In my undergraduate programming languages class, our professor used an auto grader and let us use it to test our programs before we turned them in. We could upload our assignment to the auto grader, where it would run our program through a number of tests and tell us our many out of the total passed. Importantly, the auto grader did not tell us what the test cases were.

Our professor offered extra credit to any of us who could extract the test cases from the auto grader. The course had been running for years, and each time a student successfully did this they closed that particular hole. By the time I took the class, the auto grader was pretty robust. No one in my class got the extra credit.

At the time, most of us thought of approaches like directly hacking the grading server, or trying to make our programs write the test cases out so some other place on the server. The auto grader ran on a shared server, and we could access some files stored on that server. It turns out, these approaches are pretty easy to protect against. Presumably you already have an interest in keeping your server secured, so let’s assume directly hacking it is out. Preventing your program from writing rogue files all over the system is easy enough too. Just make sure your programming environment doesn’t have any access to the outside world.

It turns out there’s a more subtle approach: side channels. Side channels, generally, are a way of using something you control to send a message with information your aren’t supposed to be able to reveal. One common side channel is time. Let’s say you were trying to guess someone’s 4 digit PIN and you had a system that let you try as many times as you wanted. Furthermore, let’s assume that it the password checker were really slow. It would check your PIN digit by digit and each digit takes one second to check. Let’s say you try 4567 and after two seconds the system says your PIN was incorrect. You now know the first two digits are 4 and 5. So next try 4577. This time it still takes two seconds. So try 4587. This time it takes three seconds! This means we’ve figured out the first three digits. With at most 9 more tries, you’ll have figured out the password.

There’s a reason login systems aren’t designed like that.

So let’s go back to the auto grader. Can we use side channels to recover the tests? Ideally, we’d want to build a channel using functionality that is critical to the overall system. If we succeed at this, there will be no way for the instructor to patch the hole without turning off the auto grader entirely.

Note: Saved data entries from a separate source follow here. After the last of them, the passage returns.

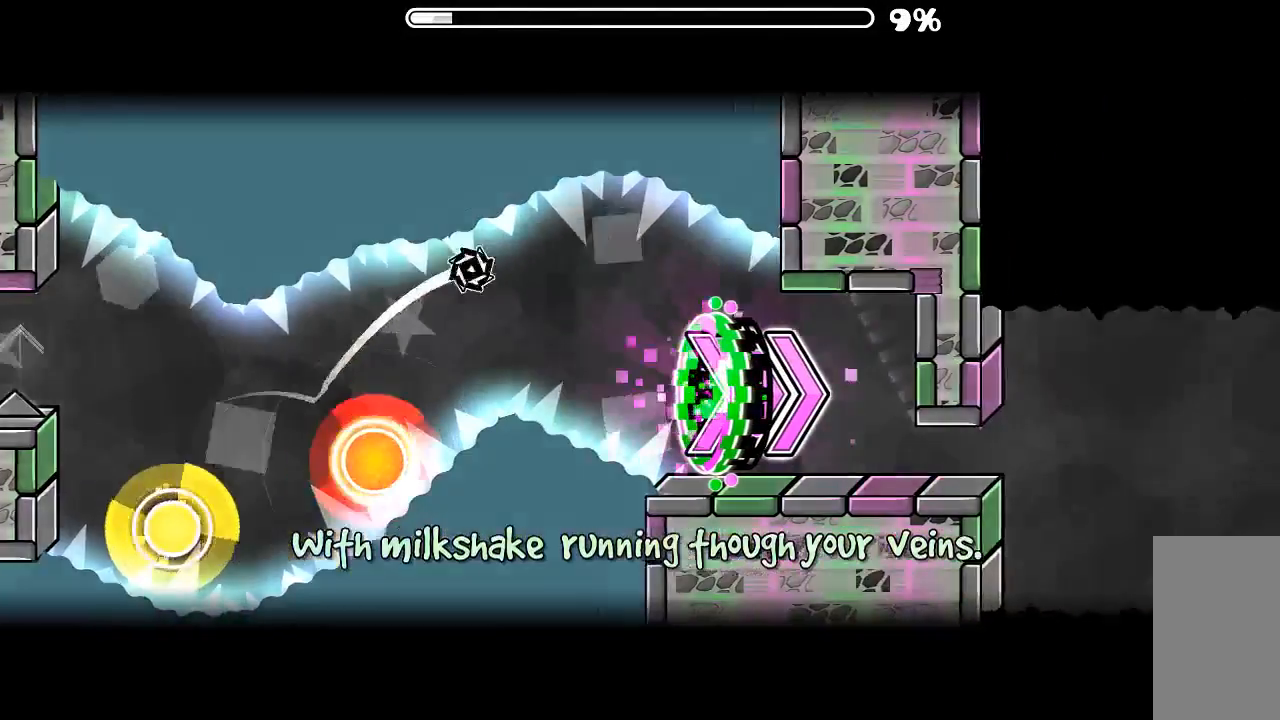
{"keys": [], "mouse": [], "events": []}
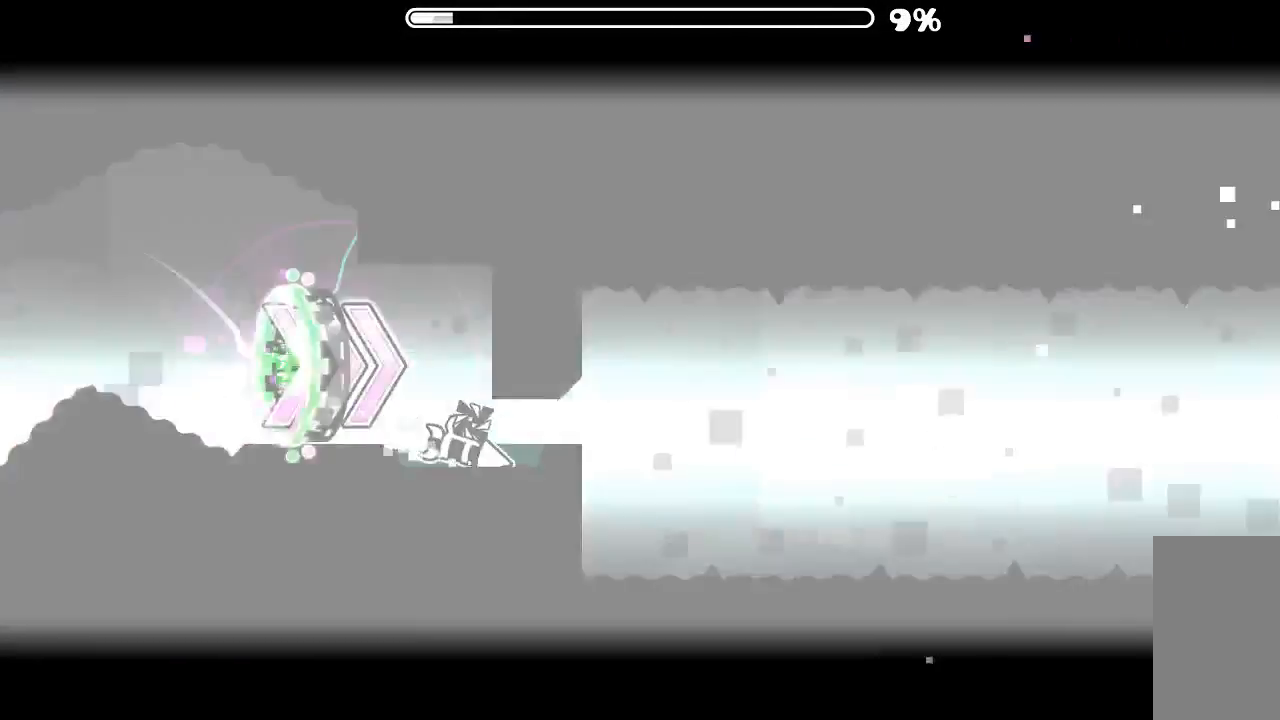
{"keys": [], "mouse": ["left"], "events": [[100, "mouse_left", "down"], [234, "mouse_left", "up"], [500, "mouse_left", "down"]]}
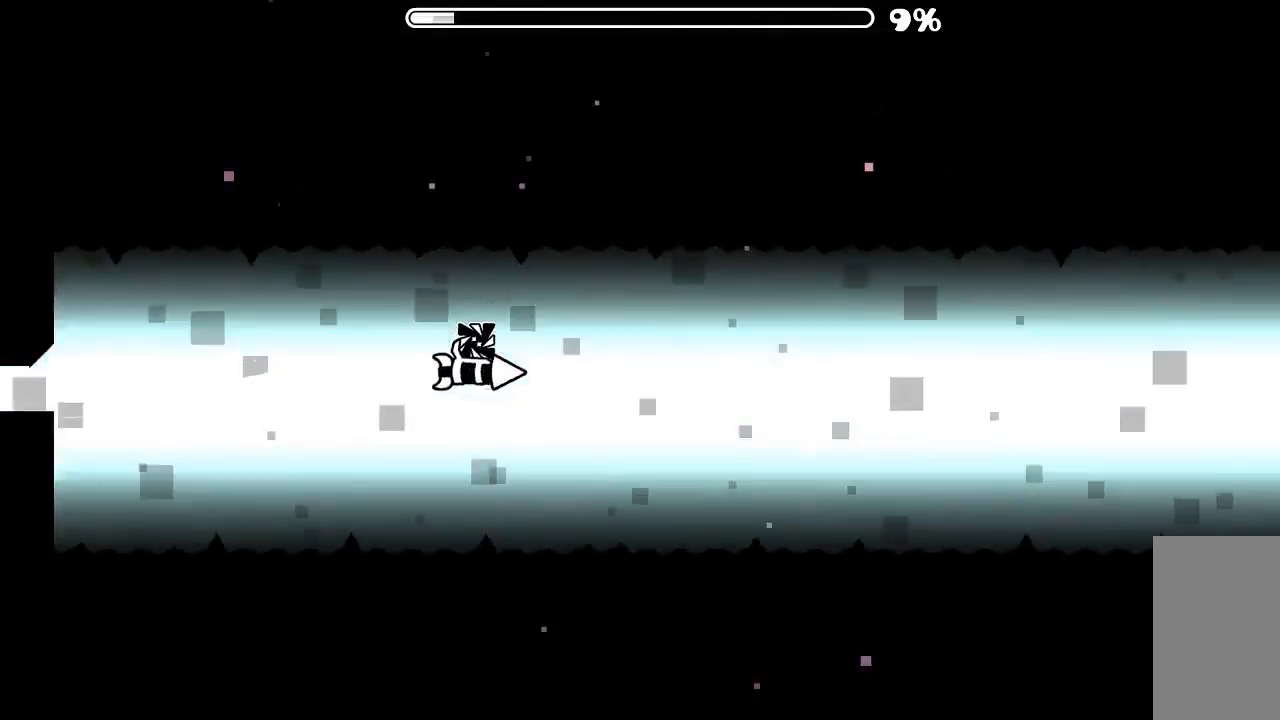
{"keys": [], "mouse": ["left"], "events": [[100, "mouse_left", "up"], [300, "mouse_left", "down"], [400, "mouse_left", "up"], [500, "mouse_left", "down"]]}
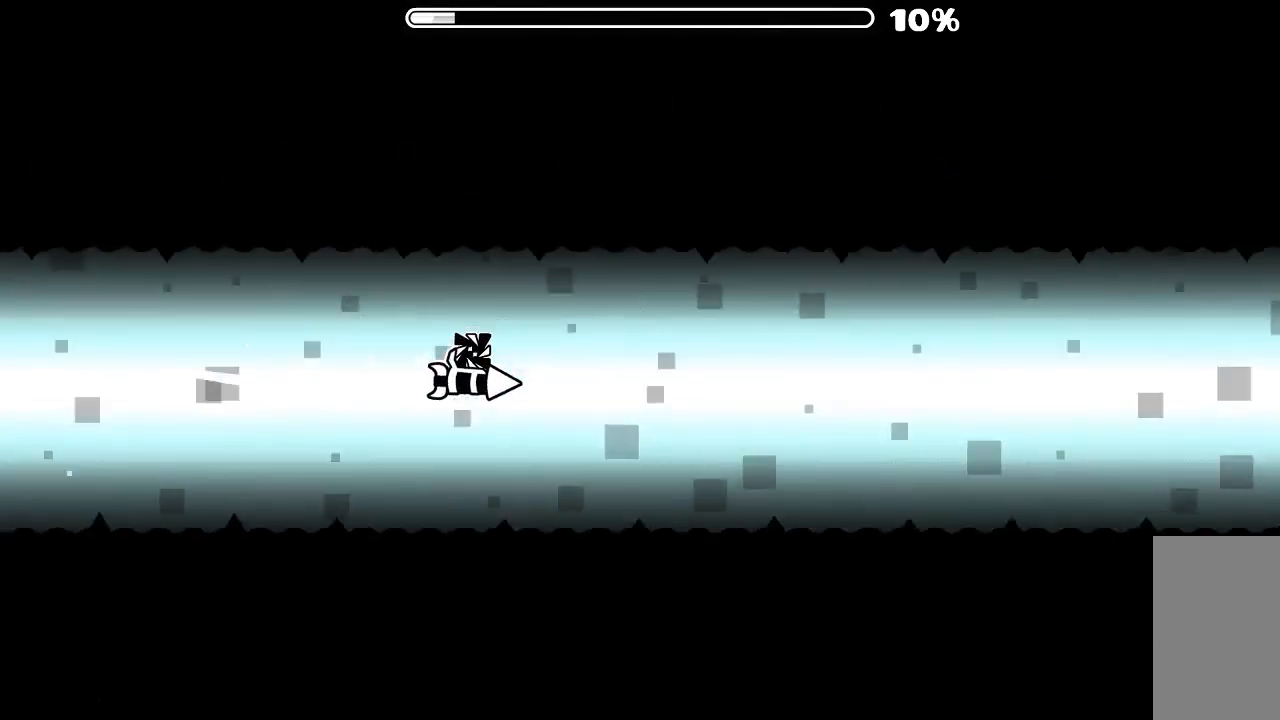
{"keys": [], "mouse": ["left"], "events": [[100, "mouse_left", "up"], [200, "mouse_left", "down"], [267, "mouse_left", "up"], [467, "mouse_left", "down"]]}
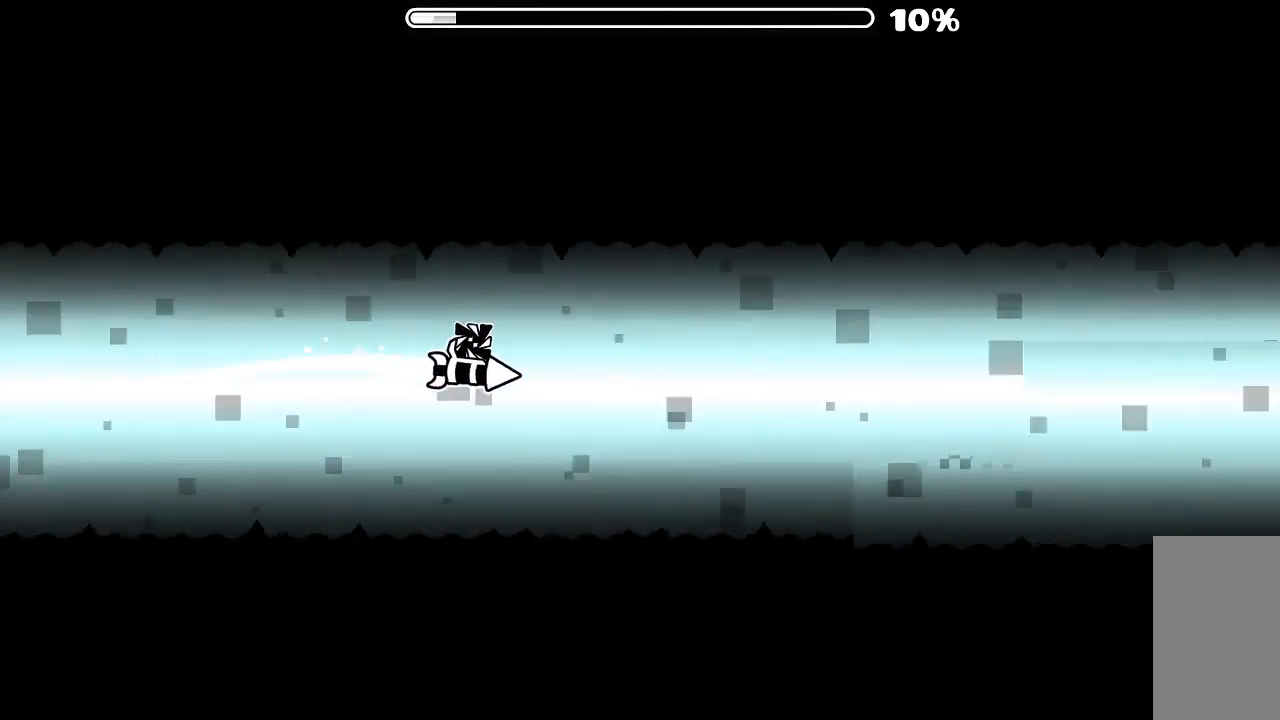
{"keys": [], "mouse": [], "events": [[67, "mouse_left", "up"], [200, "mouse_left", "down"], [300, "mouse_left", "up"]]}
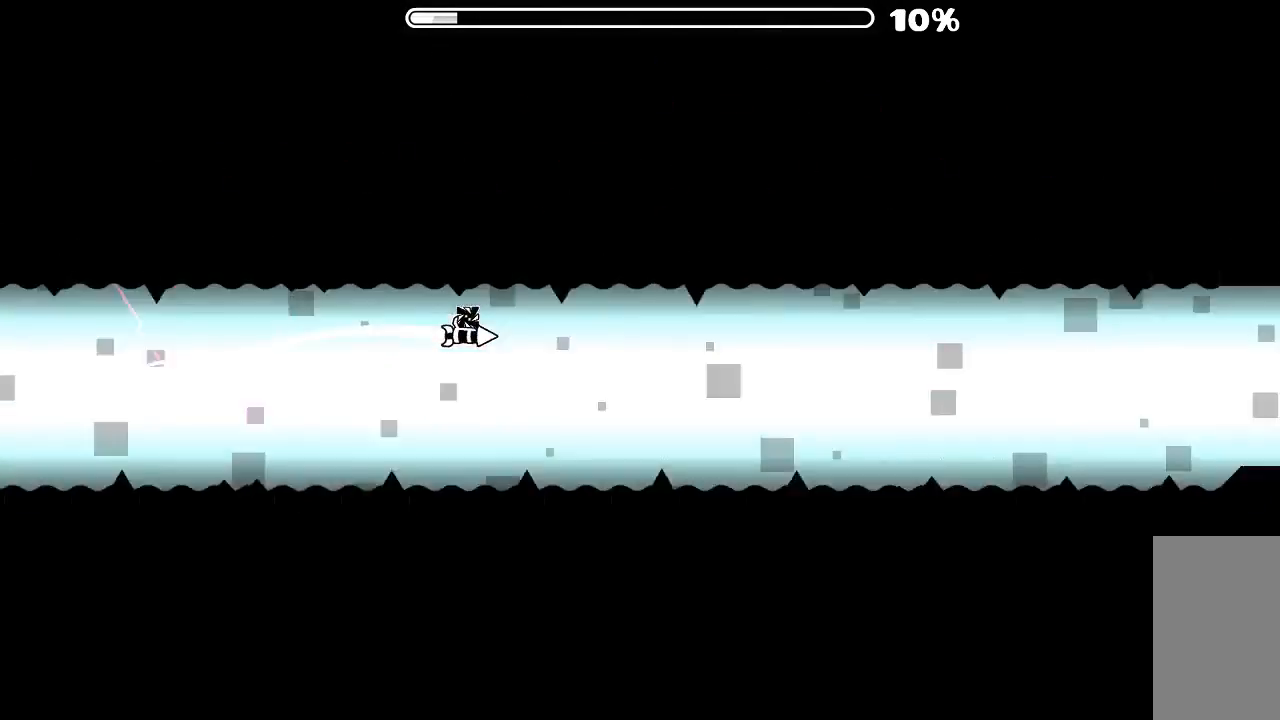
{"keys": [], "mouse": [], "events": [[67, "mouse_left", "down"], [200, "mouse_left", "up"], [334, "mouse_left", "down"], [400, "mouse_left", "up"]]}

For the auto grader, the key functionality is:

  • Run code that you upload. This code is heavily sandboxed, but it must allow you to answer the questions.
  • Tell you how many tests passed.
  • Allow multiple attempts.

Using just this functionality, how could we recover the tests that were run?

Twenty Questions

It turns out there’s at least one thing we have control over: whether we get a question right or not. Once you know how to correctly answer the question on all inputs, you can basically use this to play twenty questions with the test cases. For example, let’s say you were supposed to write a function that takes a number n and computes n^2. This is easy enough to get:

function square(n) {
  return n * n;
}

Let’s say I upload this to the auto grader and it tells me:

square: 1 out of 1 test passed

That hasn’t told me what number they tested on, but now I can start asking questions. The general approach is to ask a question about the input and then return the right answer if the question is yes and a wrong answer if the question is no. Let’s upload the following program to our imaginary auto grader:

function square(n) {
  if (n == 0) {
    return n * n;
  } else {
    return n + 1;
  }
}

The auto grader responds:

square: 0 out of 1 test passed

So now we’ve learned that the test case is not 0. We could keep trying, trying testing if n == 1, then n == 2 and so on. Eventually this will work, but if the test case were 10,000,000 then it will take awhile. Fortunately, we can ask other questions of our input, such as whether it is less than some given number. If we do this, we can use a binary search to find the test case in almost no time at all.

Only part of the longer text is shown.